▶ **RECORDS FOR THE TASK**
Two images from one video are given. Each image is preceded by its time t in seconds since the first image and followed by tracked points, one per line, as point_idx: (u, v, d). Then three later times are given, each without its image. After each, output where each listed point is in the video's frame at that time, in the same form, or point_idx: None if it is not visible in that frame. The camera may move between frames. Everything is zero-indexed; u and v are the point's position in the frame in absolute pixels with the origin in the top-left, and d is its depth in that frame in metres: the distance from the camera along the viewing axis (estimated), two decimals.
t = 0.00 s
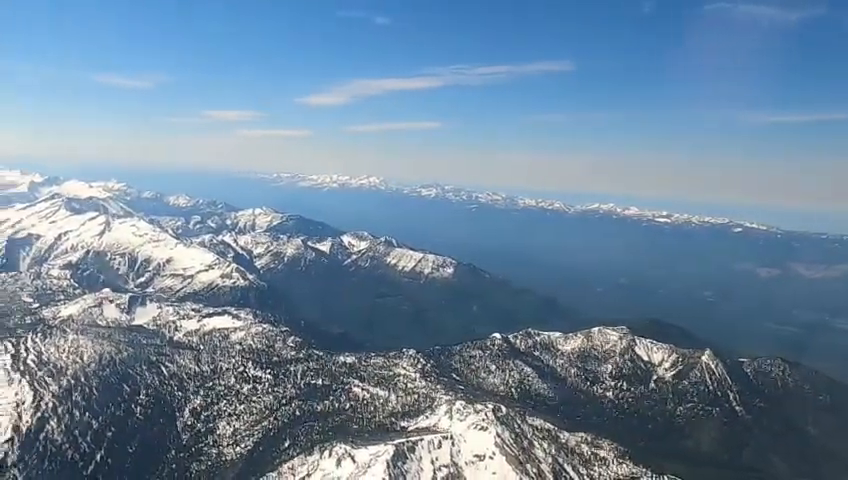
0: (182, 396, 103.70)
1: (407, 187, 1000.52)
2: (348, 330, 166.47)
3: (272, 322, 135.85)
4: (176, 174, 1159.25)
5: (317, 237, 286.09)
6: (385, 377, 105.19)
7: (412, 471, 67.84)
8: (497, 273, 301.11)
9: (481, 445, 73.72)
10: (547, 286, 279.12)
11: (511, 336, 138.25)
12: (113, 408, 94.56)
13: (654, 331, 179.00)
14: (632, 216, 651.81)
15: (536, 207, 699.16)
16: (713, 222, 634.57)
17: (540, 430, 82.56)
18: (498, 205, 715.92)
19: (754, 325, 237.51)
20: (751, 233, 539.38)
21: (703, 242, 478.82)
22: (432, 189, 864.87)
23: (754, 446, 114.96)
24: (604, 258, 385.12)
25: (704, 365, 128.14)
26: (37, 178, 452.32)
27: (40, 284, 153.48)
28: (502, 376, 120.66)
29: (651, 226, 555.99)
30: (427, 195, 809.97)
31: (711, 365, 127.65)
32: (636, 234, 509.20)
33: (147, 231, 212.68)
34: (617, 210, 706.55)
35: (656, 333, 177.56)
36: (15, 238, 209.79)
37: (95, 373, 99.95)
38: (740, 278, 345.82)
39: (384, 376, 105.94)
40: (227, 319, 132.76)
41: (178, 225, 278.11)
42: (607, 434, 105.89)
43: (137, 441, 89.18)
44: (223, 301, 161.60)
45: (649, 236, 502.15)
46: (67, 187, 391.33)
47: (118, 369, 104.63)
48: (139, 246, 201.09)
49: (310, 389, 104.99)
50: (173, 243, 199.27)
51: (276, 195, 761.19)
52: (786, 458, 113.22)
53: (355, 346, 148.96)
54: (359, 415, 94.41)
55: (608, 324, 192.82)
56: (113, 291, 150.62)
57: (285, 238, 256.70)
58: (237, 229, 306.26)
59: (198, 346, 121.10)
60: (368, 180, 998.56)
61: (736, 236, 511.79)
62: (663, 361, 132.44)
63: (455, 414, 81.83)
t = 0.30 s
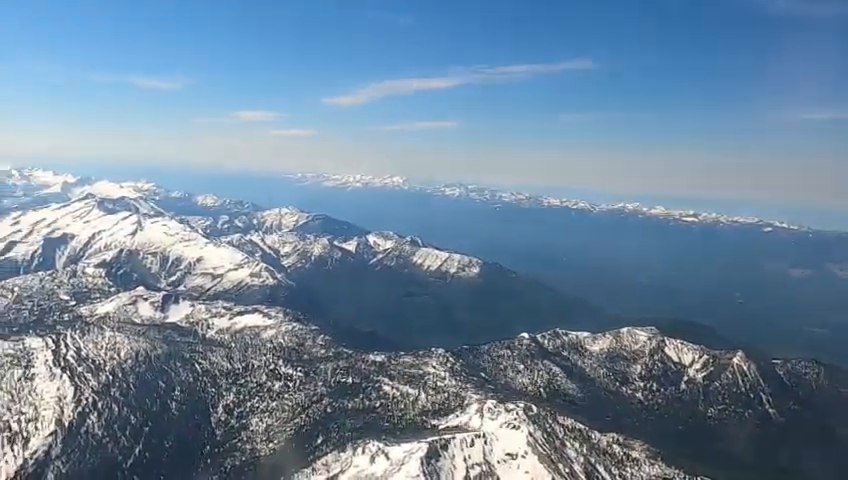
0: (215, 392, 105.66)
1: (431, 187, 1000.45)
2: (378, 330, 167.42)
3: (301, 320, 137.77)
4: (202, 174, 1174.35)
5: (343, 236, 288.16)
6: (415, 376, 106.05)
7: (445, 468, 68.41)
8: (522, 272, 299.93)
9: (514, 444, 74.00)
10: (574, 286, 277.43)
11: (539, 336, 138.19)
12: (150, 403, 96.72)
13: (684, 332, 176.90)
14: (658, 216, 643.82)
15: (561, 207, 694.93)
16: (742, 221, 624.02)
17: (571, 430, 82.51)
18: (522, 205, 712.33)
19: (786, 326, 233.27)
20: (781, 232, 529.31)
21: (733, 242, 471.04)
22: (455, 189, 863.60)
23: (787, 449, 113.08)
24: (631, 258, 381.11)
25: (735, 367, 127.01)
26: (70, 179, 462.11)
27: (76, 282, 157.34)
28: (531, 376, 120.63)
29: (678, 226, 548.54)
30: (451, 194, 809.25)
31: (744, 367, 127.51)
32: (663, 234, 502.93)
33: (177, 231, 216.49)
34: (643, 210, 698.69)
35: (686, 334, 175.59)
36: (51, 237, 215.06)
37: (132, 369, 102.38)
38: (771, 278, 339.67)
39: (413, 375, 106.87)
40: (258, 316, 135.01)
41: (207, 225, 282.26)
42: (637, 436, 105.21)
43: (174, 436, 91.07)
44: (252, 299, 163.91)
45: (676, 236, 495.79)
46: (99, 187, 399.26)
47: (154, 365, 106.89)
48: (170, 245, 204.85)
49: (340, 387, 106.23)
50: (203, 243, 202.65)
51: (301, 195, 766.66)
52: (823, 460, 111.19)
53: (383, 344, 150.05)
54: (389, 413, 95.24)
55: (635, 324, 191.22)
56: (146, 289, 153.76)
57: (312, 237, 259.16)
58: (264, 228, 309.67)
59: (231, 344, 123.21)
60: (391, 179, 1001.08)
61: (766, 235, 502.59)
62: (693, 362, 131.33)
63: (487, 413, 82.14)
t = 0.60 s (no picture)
0: (249, 389, 107.34)
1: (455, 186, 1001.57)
2: (407, 330, 168.34)
3: (332, 320, 139.44)
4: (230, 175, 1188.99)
5: (370, 236, 290.18)
6: (445, 376, 106.84)
7: (479, 468, 68.63)
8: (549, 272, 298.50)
9: (547, 445, 74.03)
10: (601, 287, 275.57)
11: (569, 337, 137.79)
12: (186, 399, 98.61)
13: (716, 334, 174.44)
14: (687, 216, 634.59)
15: (587, 206, 689.83)
16: (773, 221, 613.36)
17: (604, 431, 82.24)
18: (548, 204, 708.09)
19: (820, 328, 228.36)
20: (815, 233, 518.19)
21: (764, 243, 462.14)
22: (480, 189, 861.78)
23: (824, 453, 110.96)
24: (660, 259, 376.84)
25: (770, 369, 124.84)
26: (103, 180, 472.38)
27: (113, 281, 160.96)
28: (561, 377, 120.05)
29: (708, 226, 540.03)
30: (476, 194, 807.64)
31: (779, 370, 124.96)
32: (692, 234, 496.46)
33: (208, 230, 220.15)
34: (671, 210, 690.51)
35: (718, 335, 173.49)
36: (87, 236, 220.13)
37: (169, 366, 104.48)
38: (804, 279, 332.70)
39: (444, 375, 107.55)
40: (290, 315, 136.97)
41: (237, 225, 286.34)
42: (670, 438, 104.21)
43: (210, 432, 92.73)
44: (283, 298, 165.97)
45: (705, 236, 489.03)
46: (132, 187, 407.62)
47: (189, 363, 108.84)
48: (202, 245, 208.43)
49: (372, 385, 107.24)
50: (234, 242, 205.68)
51: (327, 195, 772.09)
52: None
53: (412, 344, 150.74)
54: (421, 411, 95.84)
55: (665, 325, 189.32)
56: (180, 287, 156.70)
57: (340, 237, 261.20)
58: (292, 228, 312.97)
59: (263, 342, 125.04)
60: (416, 180, 1002.59)
61: (799, 236, 492.07)
62: (727, 364, 129.50)
63: (519, 413, 82.20)
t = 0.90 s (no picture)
0: (283, 388, 108.85)
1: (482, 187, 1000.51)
2: (437, 329, 169.07)
3: (363, 319, 140.95)
4: (257, 175, 1203.18)
5: (398, 237, 291.65)
6: (478, 376, 107.17)
7: (516, 468, 68.75)
8: (578, 273, 296.60)
9: (582, 446, 73.97)
10: (631, 288, 272.97)
11: (601, 339, 137.20)
12: (223, 397, 100.46)
13: (750, 337, 171.78)
14: (718, 217, 624.47)
15: (614, 206, 683.85)
16: (807, 221, 600.48)
17: (640, 434, 81.80)
18: (575, 205, 702.67)
19: None
20: None
21: (799, 243, 452.67)
22: (506, 189, 858.78)
23: None
24: (690, 259, 371.84)
25: (809, 373, 123.94)
26: (136, 181, 482.17)
27: (149, 280, 164.53)
28: (593, 378, 119.47)
29: (740, 227, 530.95)
30: (502, 194, 804.79)
31: (818, 374, 123.70)
32: (723, 234, 488.90)
33: (240, 231, 223.67)
34: (701, 210, 680.37)
35: (752, 338, 170.74)
36: (123, 236, 225.28)
37: (205, 364, 106.62)
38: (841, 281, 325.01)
39: (476, 375, 107.96)
40: (322, 315, 138.88)
41: (267, 225, 290.15)
42: (706, 441, 102.99)
43: (246, 429, 94.31)
44: (314, 297, 168.13)
45: (737, 236, 481.01)
46: (164, 188, 415.67)
47: (225, 360, 110.74)
48: (234, 245, 211.89)
49: (404, 385, 108.01)
50: (265, 242, 208.71)
51: (353, 195, 776.50)
52: None
53: (442, 344, 151.61)
54: (454, 411, 96.27)
55: (698, 327, 186.92)
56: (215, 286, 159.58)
57: (368, 238, 263.02)
58: (320, 229, 316.00)
59: (296, 341, 126.82)
60: (442, 180, 1003.12)
61: (835, 236, 480.75)
62: (763, 367, 128.47)
63: (554, 413, 82.14)
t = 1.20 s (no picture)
0: (313, 385, 110.09)
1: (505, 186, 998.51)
2: (463, 328, 169.12)
3: (390, 318, 141.98)
4: (280, 175, 1213.27)
5: (422, 236, 292.24)
6: (506, 374, 107.44)
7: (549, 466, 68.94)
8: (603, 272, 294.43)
9: (616, 444, 73.76)
10: (658, 286, 270.41)
11: (629, 338, 136.44)
12: (255, 393, 101.96)
13: (782, 336, 169.20)
14: (746, 214, 614.25)
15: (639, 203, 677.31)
16: (838, 218, 587.61)
17: (672, 433, 81.38)
18: (599, 203, 696.95)
19: None
20: None
21: (830, 241, 443.51)
22: (529, 187, 854.67)
23: None
24: (717, 258, 366.72)
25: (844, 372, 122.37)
26: (163, 181, 489.79)
27: (179, 278, 167.39)
28: (622, 377, 118.75)
29: (768, 225, 521.73)
30: (525, 193, 801.14)
31: None
32: (750, 232, 481.49)
33: (266, 230, 226.31)
34: (727, 208, 670.04)
35: (784, 336, 168.11)
36: (152, 235, 229.27)
37: (237, 361, 108.34)
38: None
39: (505, 374, 108.21)
40: (350, 314, 140.23)
41: (292, 224, 292.88)
42: (739, 440, 101.78)
43: (278, 426, 95.64)
44: (341, 295, 169.59)
45: (765, 234, 473.10)
46: (191, 188, 421.83)
47: (256, 357, 112.47)
48: (261, 244, 214.44)
49: (432, 383, 108.58)
50: (292, 242, 211.00)
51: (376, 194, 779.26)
52: None
53: (468, 342, 151.98)
54: (484, 409, 96.59)
55: (727, 326, 184.56)
56: (243, 285, 161.84)
57: (392, 236, 264.04)
58: (345, 228, 318.07)
59: (324, 338, 128.15)
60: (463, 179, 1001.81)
61: None
62: (796, 368, 127.02)
63: (586, 411, 82.06)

▶ **TRY IT**
Could you output exactly the lines above, from the line with "18: (498, 205, 715.92)" up to and including the line with "5: (343, 236, 288.16)", and nothing else, skipping the pictures?

▶ **SOLUTION TO THE EXERCISE**
18: (498, 205, 715.92)
19: (754, 325, 237.51)
20: (751, 233, 539.38)
21: (703, 242, 478.82)
22: (432, 189, 864.87)
23: (754, 446, 114.96)
24: (604, 258, 385.12)
25: (704, 365, 128.14)
26: (37, 178, 452.32)
27: (40, 284, 153.48)
28: (502, 376, 120.66)
29: (651, 226, 555.99)
30: (427, 195, 809.97)
31: (711, 365, 127.65)
32: (636, 234, 509.20)
33: (147, 231, 212.68)
34: (617, 210, 706.55)
35: (656, 333, 177.56)
36: (15, 238, 209.79)
37: (95, 373, 99.95)
38: (740, 278, 345.82)
39: (384, 376, 105.94)
40: (227, 319, 132.76)
41: (178, 225, 278.11)
42: (607, 434, 105.89)
43: (137, 441, 89.18)
44: (223, 301, 161.60)
45: (649, 236, 502.15)
46: (67, 187, 391.33)
47: (118, 369, 104.63)
48: (139, 246, 201.09)
49: (310, 389, 104.99)
50: (173, 243, 199.27)
51: (276, 195, 761.19)
52: (786, 458, 113.22)
53: (355, 346, 148.96)
54: (359, 415, 94.41)
55: (608, 324, 192.82)
56: (113, 291, 150.62)
57: (285, 238, 256.70)
58: (237, 229, 306.26)
59: (198, 346, 121.10)
60: (368, 180, 998.56)
61: (736, 236, 511.79)
62: (663, 361, 132.44)
63: (455, 414, 81.83)
t = 0.30 s
0: (215, 392, 105.66)
1: (431, 187, 1000.45)
2: (378, 330, 167.42)
3: (301, 320, 137.77)
4: (202, 174, 1174.35)
5: (343, 236, 288.16)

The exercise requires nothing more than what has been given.